Another impeding factor is the peculiar post-Soviet way of pursuing businesses that, in order to be successful, have to maintain political loyalty to the authorities (or pretend to do so). That is why, as a rule with rare exceptions, even private post-Soviet media outlets have not yet constituted themselves as really independent information businesses. They have largely become mouthpieces for publicizing the propagandist justification of the political and economic domination of governing clans. And quite often, these clans own or control major media outlets. In such a case, journalists become hostages to the clans' "editorial policy." It is not surprising that in Ukraine this policy is pro-presidential.

Andriy Tychyna, a journalist at the nationwide 1+1 television network (controlled by the Viktor Medvedchuk-Hryhoriy Surkis clan) admits that "the news coverage [in Ukraine] is ceasing to be a reflection of real sociopolitical events but is becoming a generator of some virtual reality," "Zerkalo nedeli" reported on 28 September.

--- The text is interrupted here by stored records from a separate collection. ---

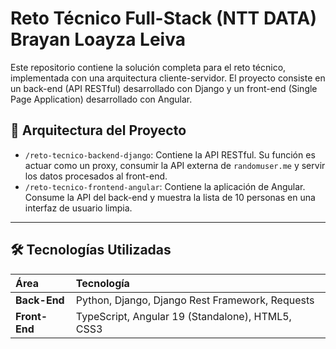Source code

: # Reto Técnico Full-Stack (NTT DATA) Brayan Loayza Leiva

Este repositorio contiene la solución completa para el reto técnico, implementada con una arquitectura cliente-servidor. El proyecto consiste en un back-end (API RESTful) desarrollado con Django y un front-end (Single Page Application) desarrollado con Angular.

## 🚀 Arquitectura del Proyecto

* `/reto-tecnico-backend-django`: Contiene la API RESTful. Su función es actuar como un proxy, consumir la API externa de `randomuser.me` y servir los datos procesados al front-end.
* `/reto-tecnico-frontend-angular`: Contiene la aplicación de Angular. Consume la API del back-end y muestra la lista de 10 personas en una interfaz de usuario limpia.

---

## 🛠️ Tecnologías Utilizadas

| Área | Tecnología |
| :--- | :--- |
| **Back-End** | Python, Django, Django Rest Framework, Requests |
| **Front-End** | TypeScript, Angular 19 (Standalone), HTML5, CSS3 |

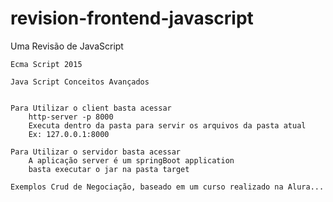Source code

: # revision-frontend-javascript
Uma Revisão de JavaScript

	Ecma Script 2015

	Java Script Conceitos Avançados		

	
	Para Utilizar o client basta acessar
		http-server -p 8000 
		Executa dentro da pasta para servir os arquivos da pasta atual
		Ex: 127.0.0.1:8000
		
	Para Utilizar o servidor basta acessar 
		A aplicação server é um springBoot application
		basta executar o jar na pasta target

	Exemplos Crud de Negociação, baseado em um curso realizado na Alura...
	
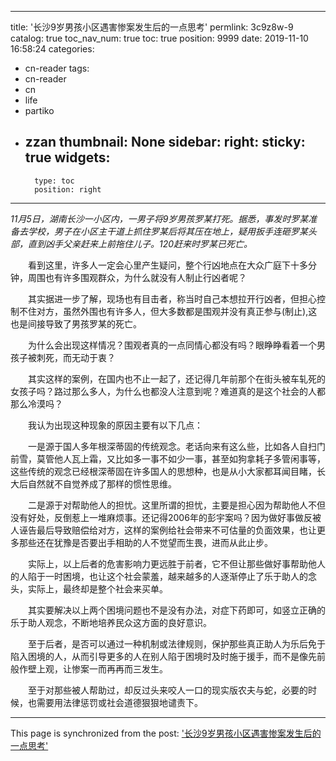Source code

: 
---
title: '长沙9岁男孩小区遇害惨案发生后的一点思考'
permlink: 3c9z8w-9
catalog: true
toc_nav_num: true
toc: true
position: 9999
date: 2019-11-10 16:58:24
categories:
- cn-reader
tags:
- cn-reader
- cn
- life
- partiko
- zzan
thumbnail: None
sidebar:
    right:
        sticky: true
widgets:
    -
        type: toc
        position: right
---


*11月5日，湖南长沙一小区内，一男子将9岁男孩罗某打死。据悉，事发时罗某准备去学校，男子在小区主干道上抓住罗某后将其压在地上，疑用扳手连砸罗某头部，直到凶手父亲赶来上前拖住儿子。120赶来时罗某已死亡。*

　　看到这里，许多人一定会心里产生疑问，整个行凶地点在大众广庭下十多分钟，周围也有许多围观群众，为什么就没有人制止行凶者呢？

　　其实据进一步了解，现场也有目击者，称当时自己本想拉开行凶者，但担心控制不住对方，虽然外围也有许多人，但大多数都是围观并没有真正参与(制止),这也是间接导致了男孩罗某的死亡。

　　为什么会出现这样情况？围观者真的一点同情心都没有吗？眼睁睁看着一个男孩子被刺死，而无动于衷？

　　其实这样的案例，在国内也不止一起了，还记得几年前那个在街头被车轧死的女孩子吗？路过那么多人，为什么也都没人注意到呢？难道真的是这个社会的人都那么冷漠吗？

　　我认为出现这种现象的原因主要有以下几点：

　　一是源于国人多年根深蒂固的传统观念。老话向来有这么些，比如各人自扫门前雪，莫管他人瓦上霜，又比如多一事不如少一事，甚至如狗拿耗子多管闲事等，这些传统的观念已经根深蒂固在许多国人的思想种，也是从小大家都耳闻目睹，长大后自然就不自觉养成了那样的惯性思维。

　　二是源于对帮助他人的担忧。这里所谓的担忧，主要是担心因为帮助他人不但没有好处，反倒惹上一堆麻烦事。还记得2006年的彭宇案吗？因为做好事做反被人诬告最后导致赔偿给对方，这样的案例给社会带来不可估量的负面效果，也让更多那些还在犹豫是否要出手相助的人不觉望而生畏，进而从此止步。

　　实际上，以上后者的危害影响力更远胜于前者，它不但让那些做好事帮助他人的人陷于一时困境，也让这个社会蒙羞，越来越多的人逐渐停止了乐于助人的念头，实际上，最终却是整个社会来买单。

　　其实要解决以上两个困境问题也不是没有办法，对症下药即可，如竖立正确的乐于助人观念，不断地培养民众这方面的良好意识。

　　至于后者，是否可以通过一种机制或法律规则，保护那些真正助人为乐后免于陷入困境的人，从而引导更多的人在别人陷于困境时及时施于援手，而不是像先前般作壁上观，让惨案一而再再而三发生。

　　至于对那些被人帮助过，却反过头来咬人一口的现实版农夫与蛇，必要的时候，也需要用法律惩罚或社会道德狠狠地谴责下。

- - -

This page is synchronized from the post: ['长沙9岁男孩小区遇害惨案发生后的一点思考'](https://steemit.com/@rivalhw/3c9z8w-9)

Can the Ukrainian media sphere transform itself from the tool of oligarchic control over public opinion into a social institution that could be sensitive to public interests? The recent protest actions by Ukrainian journalists seem to be making an important contribution to such a transformation. (Viktor Stepanenko)

QUOTES OF THE WEEK
"Small traders are [still] able to work with some profit in the current situation, and for this reason alone, the authorities should have supported them. But it seems that for Lukashenka, the ideal of a citizen is [that of] a boozer who sits in a gutter, does not do anything, is not interested in anything, and does not aspire to anything." -- A Belarusian outdoor-market vendor commenting on the ongoing strike of Belarusian small traders against what they say are the government's fiscal and administrative attempts to destroy small business in the country; quoted by the Moscow-based "Novye izvestiya" on 3 October.